[Opening Extract provided section]

This provocative question provided motivation for finally looking into Gradle. I still haven't used it, so I can only offer analysis noted while browsing the docs, not personal stories.

My first question was why a Gradle task dependency graph is guaranteed to be acyclic. I didn't find the answer to that, but a contrary case is easily constructed, so I'll presume that cycle detection is a validation that is run when the graph is built, and the build fails prior to execution of the first task if there are illegal cyclical dependencies. Without first building the graph, this failure condition might not be discovered until the build is nearly complete. Additionally, the detection routine would have to run after every task was executed, which would be very inefficient (as long as the graph was built incrementally and available globally, a depth-first search would only be required to find a starting point, and subsequent cycle evaluations would require minimal work, but the total work would still be greater than doing a single reduction on the entire set of relations at the outset). I'd chalk up early detection as a major benefit.

A task dependency can be lazy (see: 4.3 Task dependencies, and a related example in 13.14). Lazy task dependencies could not be evaluated correctly until the entire graph is built. The same is true for transitive (non-task) dependency resolution, which could cause innumerable problems, and require repeated recompilations as additional dependencies are discovered and resolved (also requiring repeated requests to a repository). The task rules feature (13.8) wouldn't be possible either. These issues, and likely many others, can be generalized by considering that Gradle uses a dynamic language, and can dynamically add and modify tasks, so prior to a first-pass evaluation, results could be non-deterministic since the execution path is built and modified during runtime, thus, different sequences of evaluation could produce arbitrarily different results if there are dependencies or behavioral directives that are unknown until later, because they haven't been created yet. (This may be worthy of investigating with some concrete examples. If it is true, then even two passes would not always be sufficient. If A -> B, B -> C, where C changes the behavior of A so that it no longer depends on B, then you have a problem. I hope there are some best practices on restricting metaprogramming with non-local scope, to not allow it in arbitrary tasks. A fun example would be a simulation of a time travel paradox, where a grandchild kills his grandfather or marries his grandmother, vividly illustrating some practical ethical principles!)

[Closing Extract provided section]
[Opening Supplied data section]

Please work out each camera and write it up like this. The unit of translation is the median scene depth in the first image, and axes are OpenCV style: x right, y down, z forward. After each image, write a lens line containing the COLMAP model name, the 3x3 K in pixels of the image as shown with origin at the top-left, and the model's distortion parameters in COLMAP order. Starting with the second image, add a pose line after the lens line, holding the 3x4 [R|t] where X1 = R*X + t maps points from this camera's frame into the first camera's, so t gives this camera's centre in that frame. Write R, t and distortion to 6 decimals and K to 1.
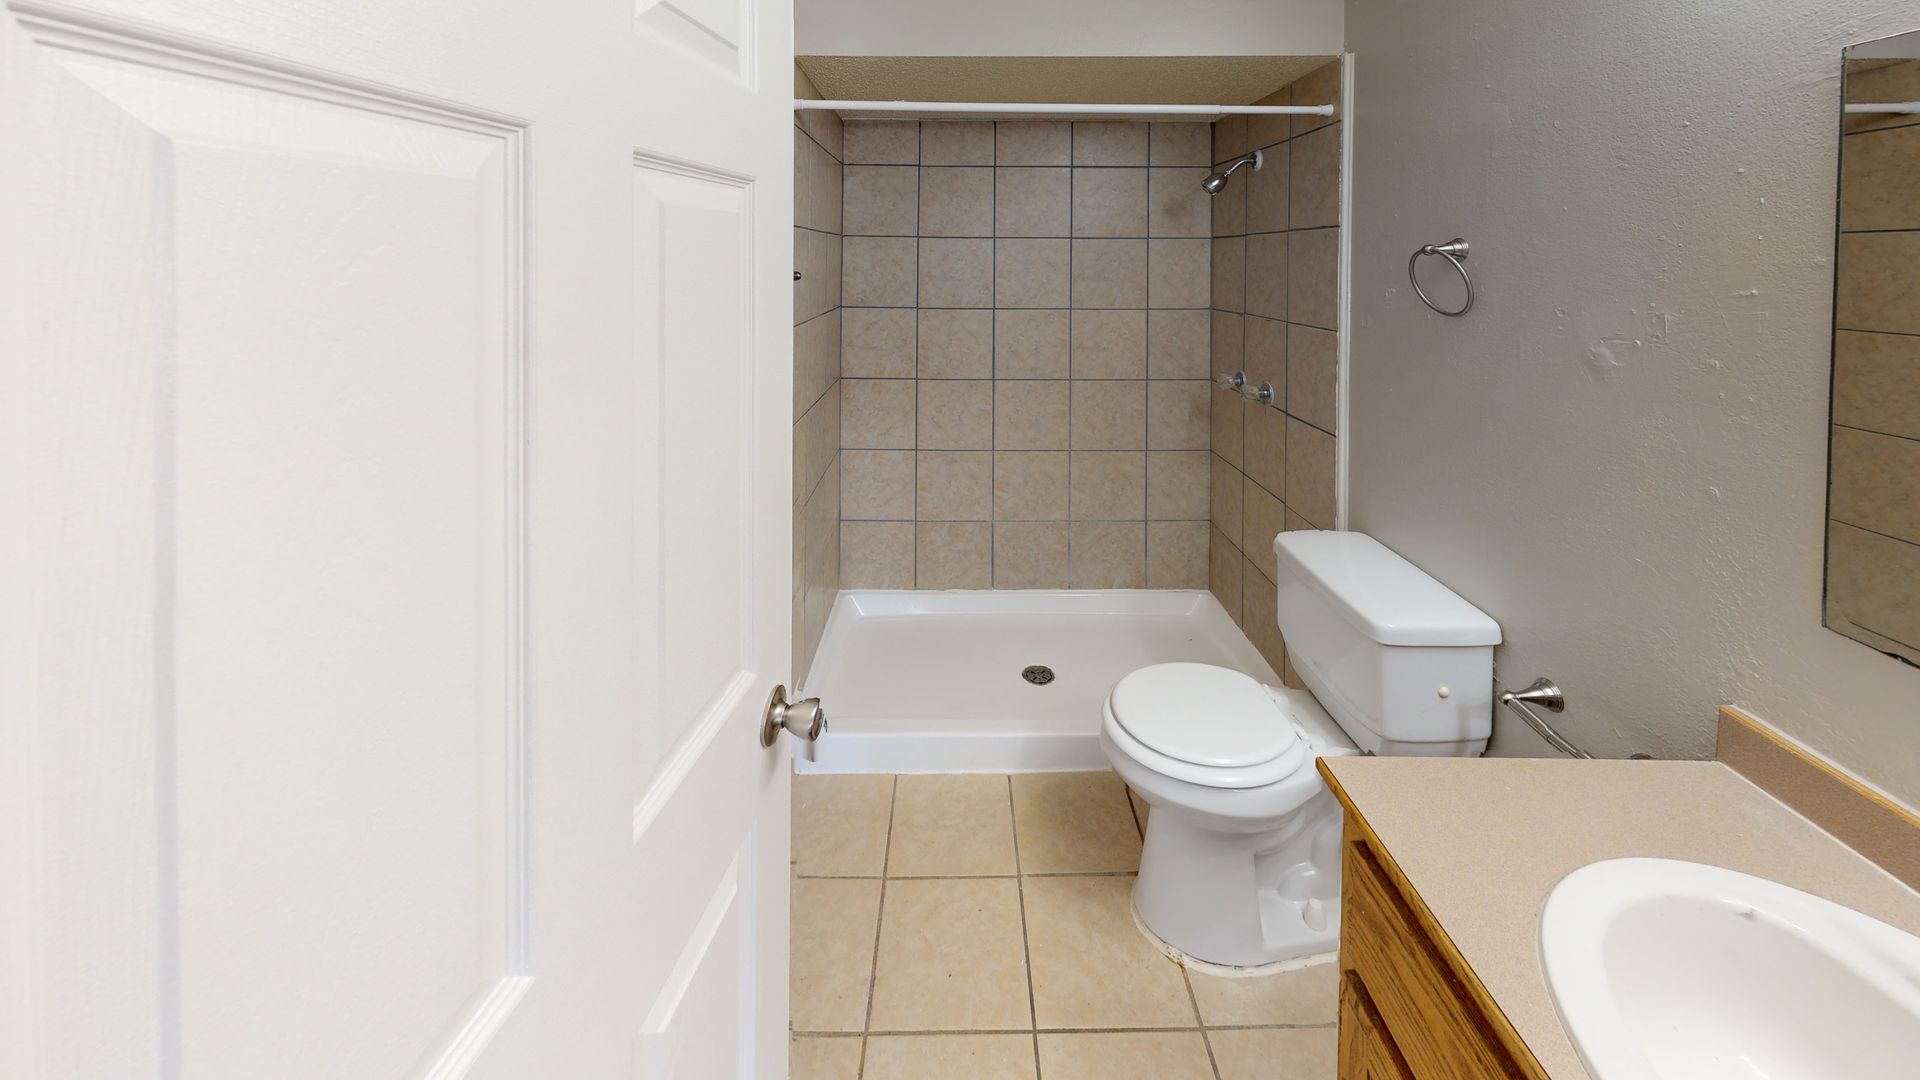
lens RADIAL K [[703.8, 0, 960.2], [0, 703.8, 542.5], [0, 0, 1]] dist [0.000162, -0.000104]
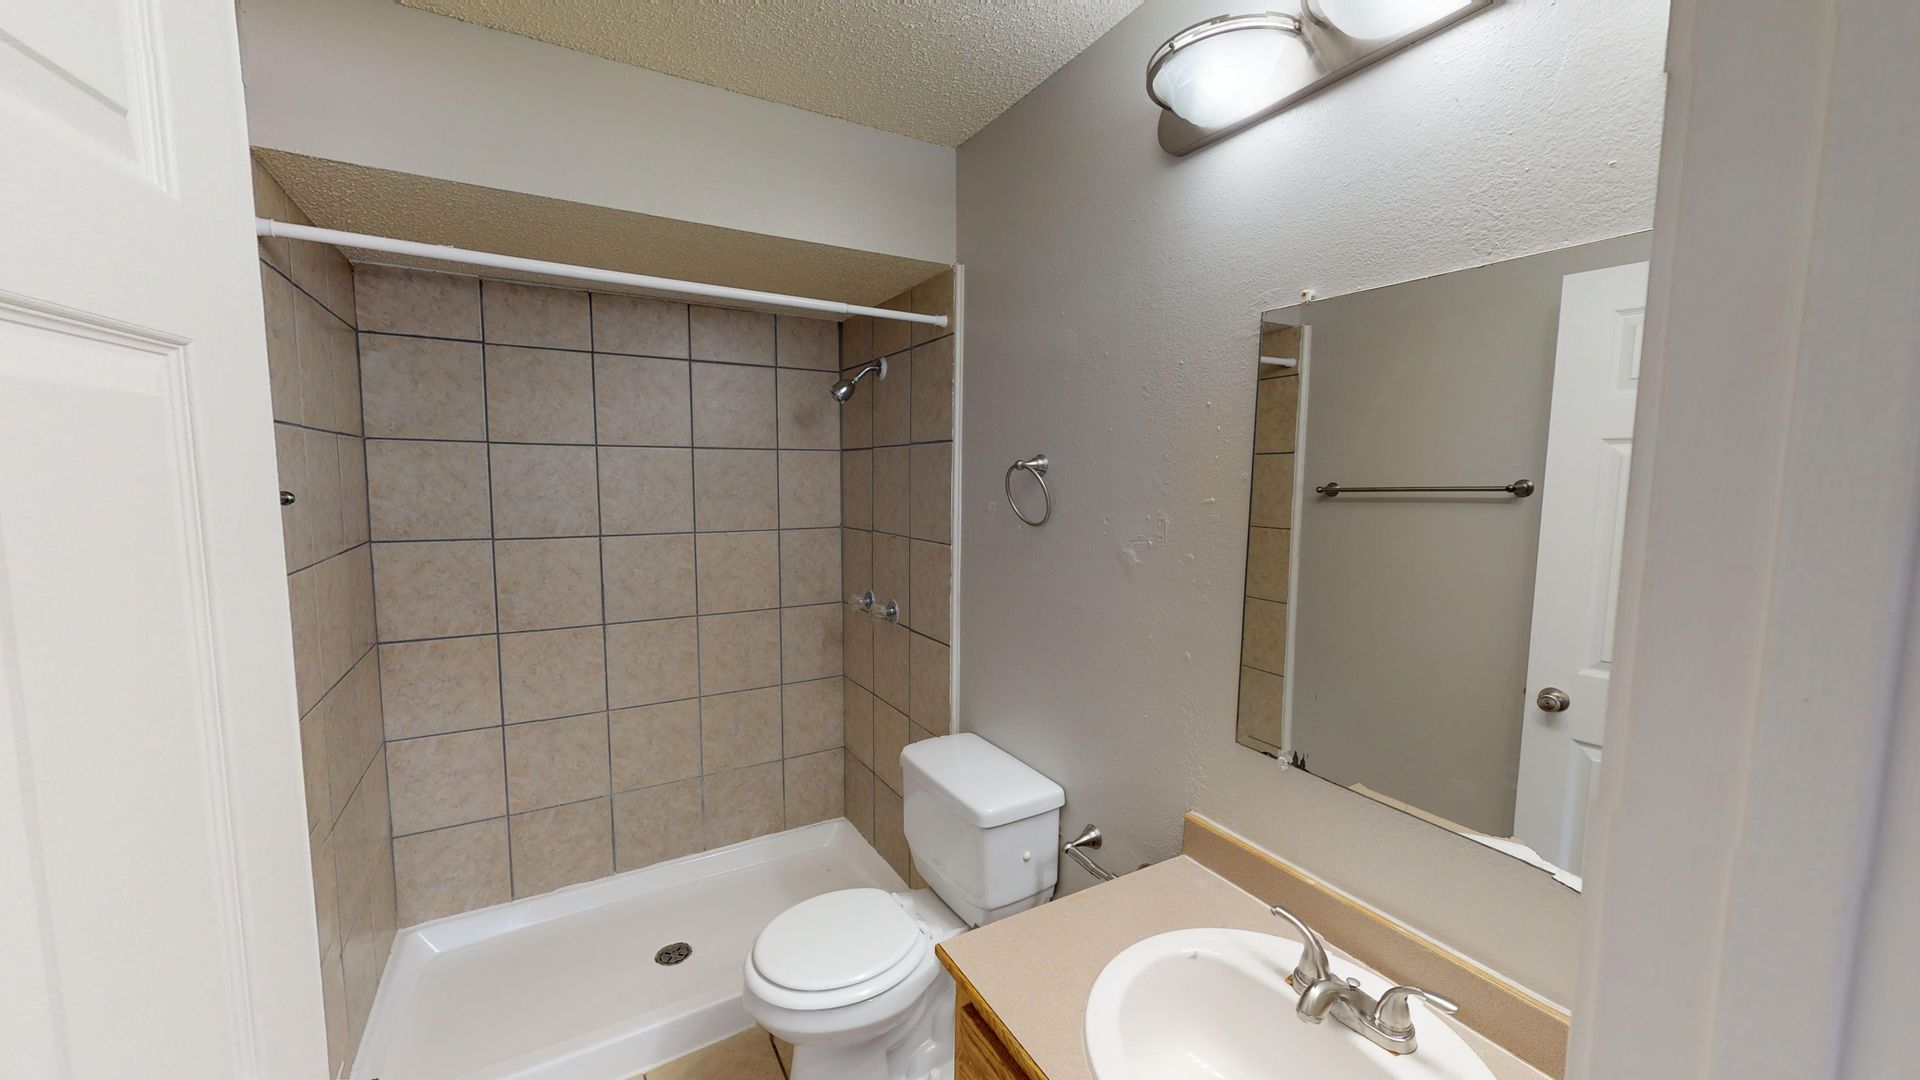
lens RADIAL K [[703.8, 0, 960.2], [0, 703.8, 542.5], [0, 0, 1]] dist [0.000162, -0.000104]
pose [[0.865550, -0.047372, 0.498576, -0.000131], [-0.004094, 0.994814, 0.101630, -0.427338], [-0.500805, -0.090007, 0.860868, 0.046792]]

[Closing Supplied data section]

Exercises ▸
(1) According to the Gradle passage, what does the author count as a major benefit of building the task graph first?
(2) Rewrite the stretch of the Gradle passage from "This provocative question" through "not personal stories.", swapping "docs" for "documentation".
(3) Extend the Gradle passage from where it stops.
None of the data is needed here.

Solved tasks ▸
(1) Early detection of illegal cyclical dependencies, before the first task runs.

(2)
This provocative question provided motivation for finally looking into Gradle. I still haven't used it, so I can only offer analysis noted while browsing the documentation, not personal stories.

(3)
It can enable better status and progress reporting on a currently executing build. A TaskExecutionListener provides before/after hooks to the processing of each task, but without knowing the number of remaining tasks, there isn't much it could say about status other than "6 tasks completed. About to execute task foo." Instead, you could initialize a TaskExecutionListener with the number of tasks in gradle.taskGraph.whenReady, and then attach it to the TaskExecutionGraph. Now it could provide information to enable report details like "6 of 72 tasks completed. Now executing task foo. Estimated time remaining: 2h 38m." That would be useful to display on a console for a continuous integration server, or if Gradle was being used to orchestrate a large multi-project build and time estimates were crucial.

As pointed out by Jerry Bullard, the evaluation portion of the lifecycle is critical to determining the execution plan, which provides information about the environment, since the environment is partially determined by the execution context (Example 4.15 in the Configure by DAG section). Additionally, I could see this being useful for execution optimization. Independent subpaths could be safely handed to different threads. Walking algorithms for execution can be less memory intensive if they aren't naive (my intuition says that always walking the path with the most subpaths is going to lead to a larger stack than always preferring paths with the least subpaths).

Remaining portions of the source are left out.